Marriott Hotels has raised its full-year RevPAR (revenue per available room) growth target to 14%-15% following a strong third quarter financial performance.
The global hotel giant reported an operating profit of $1.1bn for the quarter; up from $958m for the corresponding period last year. Net income rose from $630m to $752m.
Anthony Capuano, Marriott President and Chief Executive, said: “We are extremely pleased with our results in the quarter. Worldwide RevPAR grew 9% year over year, reflecting robust demand around the world. International RevPAR increased 22%, with particular strength in Asia Pacific. Both occupancy and rate contributed to global RevPAR gains in the third quarter, and cross-border travel continued to rise.

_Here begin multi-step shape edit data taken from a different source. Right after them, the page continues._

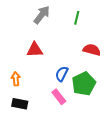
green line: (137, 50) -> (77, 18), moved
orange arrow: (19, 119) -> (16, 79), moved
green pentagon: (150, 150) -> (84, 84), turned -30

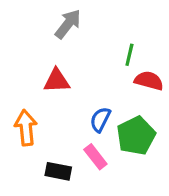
green line: (77, 18) -> (129, 55), moved
orange arrow: (16, 79) -> (26, 128), size x1.5
black rectangle: (20, 104) -> (58, 171), moved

“In the US and Canada, RevPAR rose more than 4%, with many urban markets showing outsized growth. Group and business transient saw mid-single digit hotel revenue gains in the quarter, largely driven by rate increases. Leisure transient demand in the region has also remained solid, leading to 4% hotel revenue growth for the segment compared to the year-ago quarter.
“Given the meaningful benefits we deliver to owners, demand for our brands remains strong. Through the first three quarters of 2023, we’ve signed more than 100,000 organic rooms, including the MGM Resorts International deal, an impressive 60 percent increase compared to the same period last year. Even with 5% net rooms growth in the last four quarters, our development pipeline continues to grow. Of our record 557,000-room pipeline, 43% is under construction.
“With continued momentum in our business around the world, we are raising our full year 2023 worldwide RevPAR growth guidance to 14%-15% year over year and expect to return $4.3 billion to $4.5 billion to shareholders through share repurchases and dividends.”